-------- Given records

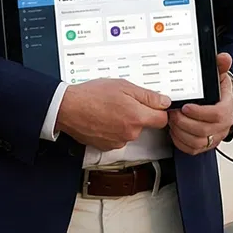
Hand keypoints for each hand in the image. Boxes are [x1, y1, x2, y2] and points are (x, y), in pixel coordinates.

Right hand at [56, 79, 170, 150]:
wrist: (68, 108)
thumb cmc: (91, 96)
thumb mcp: (123, 86)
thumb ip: (147, 96)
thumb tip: (164, 101)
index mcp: (137, 117)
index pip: (162, 119)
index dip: (158, 110)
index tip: (152, 105)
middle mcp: (130, 133)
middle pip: (144, 125)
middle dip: (137, 114)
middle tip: (122, 102)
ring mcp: (118, 141)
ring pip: (130, 131)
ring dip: (124, 122)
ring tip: (109, 109)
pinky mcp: (107, 146)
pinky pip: (117, 138)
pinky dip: (113, 130)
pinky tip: (103, 118)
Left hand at [169, 52, 232, 155]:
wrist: (221, 105)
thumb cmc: (218, 93)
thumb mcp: (219, 77)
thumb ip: (220, 67)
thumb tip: (224, 58)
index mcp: (227, 109)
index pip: (217, 115)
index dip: (200, 113)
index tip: (186, 107)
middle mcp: (222, 126)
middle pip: (203, 130)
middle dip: (184, 122)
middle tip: (172, 113)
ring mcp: (214, 137)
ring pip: (196, 142)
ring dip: (180, 132)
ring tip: (172, 120)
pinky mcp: (205, 145)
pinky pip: (192, 149)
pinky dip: (180, 141)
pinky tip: (174, 131)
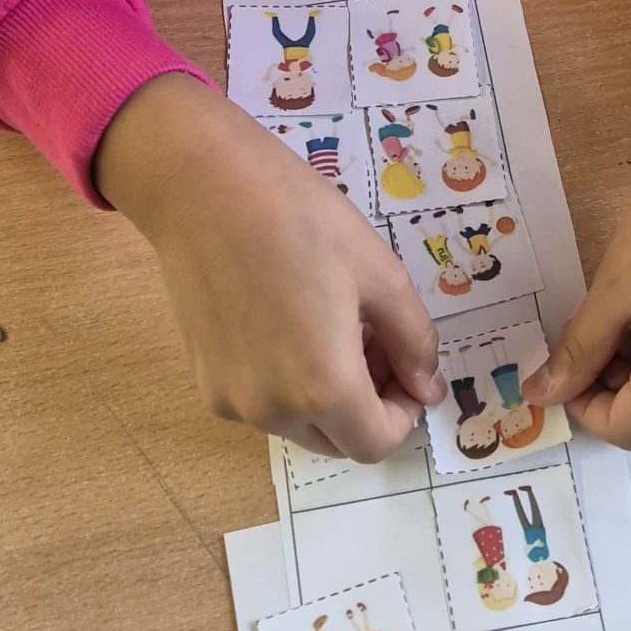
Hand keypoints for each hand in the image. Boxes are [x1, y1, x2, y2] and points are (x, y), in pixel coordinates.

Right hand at [94, 75, 445, 460]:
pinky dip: (285, 381)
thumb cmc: (301, 220)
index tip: (406, 364)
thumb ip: (415, 341)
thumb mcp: (381, 273)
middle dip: (368, 400)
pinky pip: (261, 401)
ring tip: (329, 322)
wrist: (202, 188)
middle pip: (337, 438)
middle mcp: (273, 411)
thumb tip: (428, 388)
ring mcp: (232, 400)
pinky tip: (285, 320)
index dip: (403, 411)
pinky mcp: (204, 380)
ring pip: (298, 422)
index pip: (376, 443)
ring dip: (327, 392)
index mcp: (323, 388)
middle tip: (373, 335)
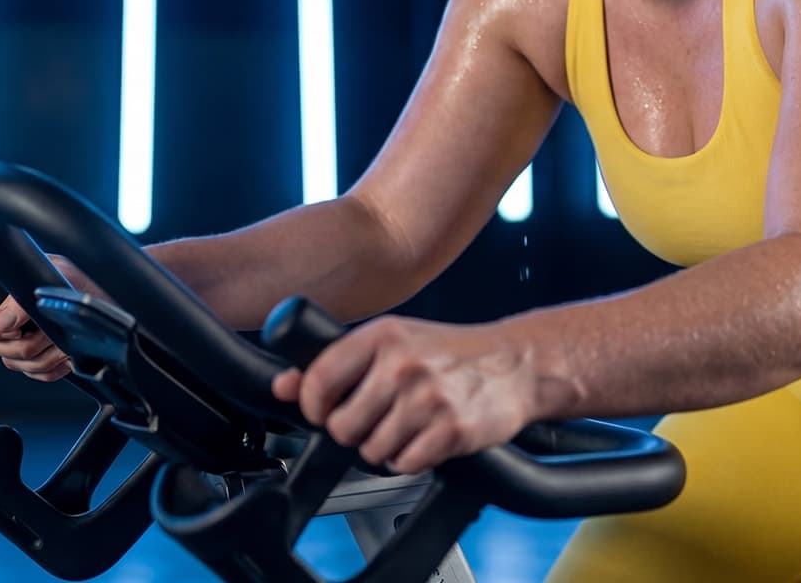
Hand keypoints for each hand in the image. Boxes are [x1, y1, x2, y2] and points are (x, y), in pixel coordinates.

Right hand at [0, 256, 85, 382]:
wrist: (116, 302)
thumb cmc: (87, 280)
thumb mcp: (56, 277)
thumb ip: (22, 299)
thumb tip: (1, 321)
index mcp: (1, 286)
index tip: (13, 328)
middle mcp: (6, 312)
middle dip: (24, 344)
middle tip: (48, 333)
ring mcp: (21, 336)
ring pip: (12, 362)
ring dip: (42, 356)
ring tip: (63, 341)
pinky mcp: (38, 354)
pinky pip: (31, 374)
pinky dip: (50, 369)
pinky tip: (65, 356)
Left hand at [270, 316, 537, 474]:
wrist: (517, 363)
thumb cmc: (452, 353)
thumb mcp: (394, 342)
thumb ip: (337, 362)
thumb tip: (282, 385)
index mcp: (382, 336)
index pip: (318, 380)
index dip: (314, 406)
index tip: (326, 410)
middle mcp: (403, 364)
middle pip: (341, 426)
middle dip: (355, 432)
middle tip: (378, 420)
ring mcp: (428, 398)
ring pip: (372, 451)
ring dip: (386, 448)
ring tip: (409, 426)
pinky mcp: (451, 430)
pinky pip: (405, 465)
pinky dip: (412, 460)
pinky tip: (427, 438)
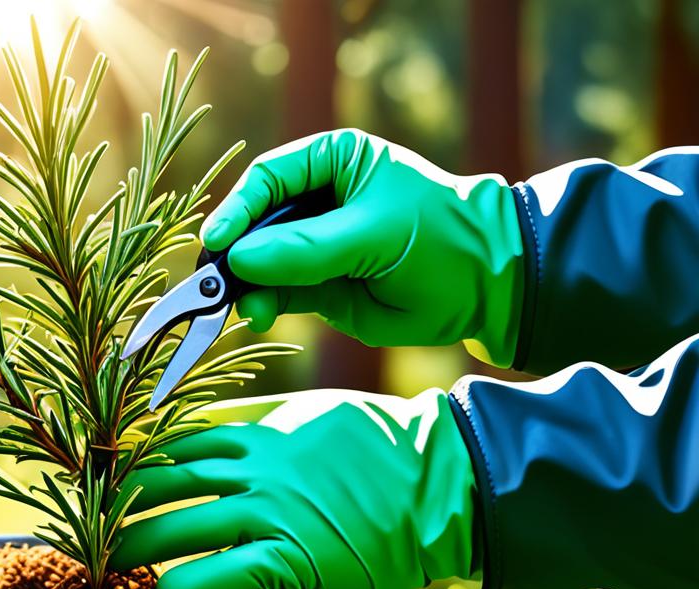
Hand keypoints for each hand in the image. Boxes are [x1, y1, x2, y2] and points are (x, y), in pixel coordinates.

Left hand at [109, 389, 478, 588]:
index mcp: (260, 431)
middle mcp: (255, 467)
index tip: (111, 469)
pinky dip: (187, 585)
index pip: (179, 442)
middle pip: (166, 480)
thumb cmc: (385, 444)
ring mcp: (271, 509)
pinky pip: (223, 572)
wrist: (441, 477)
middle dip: (122, 500)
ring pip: (183, 524)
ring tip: (109, 558)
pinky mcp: (292, 554)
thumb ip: (265, 419)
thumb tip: (222, 426)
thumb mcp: (316, 414)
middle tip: (92, 516)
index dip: (139, 457)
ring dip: (139, 543)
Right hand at [203, 130, 524, 366]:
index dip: (239, 209)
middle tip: (214, 282)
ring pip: (262, 263)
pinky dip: (264, 305)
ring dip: (247, 286)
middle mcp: (316, 201)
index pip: (268, 178)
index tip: (218, 240)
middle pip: (256, 222)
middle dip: (236, 253)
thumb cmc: (437, 236)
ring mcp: (314, 247)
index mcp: (331, 161)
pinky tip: (258, 316)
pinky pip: (278, 294)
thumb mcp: (372, 234)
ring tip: (245, 309)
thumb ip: (306, 249)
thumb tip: (240, 260)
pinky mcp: (319, 287)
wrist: (485, 286)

----------------

### Problem description:
Those lines of the records above that run from the one containing "index pip: (217, 115)" through the one containing "wrist: (202, 188)" should be returned exactly, with no pictures among them.

### Result for this exercise:
index pip: (217, 115)
index dip: (200, 113)
index tip: (186, 107)
middle mcp: (222, 126)
middle pip: (203, 130)
middle dip: (184, 122)
middle tip: (172, 113)
ring mcp: (214, 137)
ring pip: (196, 142)
ring dip: (180, 132)
ring tip: (172, 120)
pinky mcp: (205, 145)
pinky pip: (192, 149)
pinky dip: (180, 141)
pinky tip: (174, 131)
Hand keypoints for each hand in the image. Boxes are [x1, y1, x2, y2] and points are (x, y), in pixel coordinates.

Right hand at [94, 75, 445, 460]:
pinky dip: (285, 381)
thumb cmc: (301, 220)
index tip: (406, 364)
thumb ip: (415, 341)
thumb mcp: (381, 273)
middle dip: (368, 400)
pinky pip: (261, 401)
ring tip: (329, 322)
wrist: (202, 188)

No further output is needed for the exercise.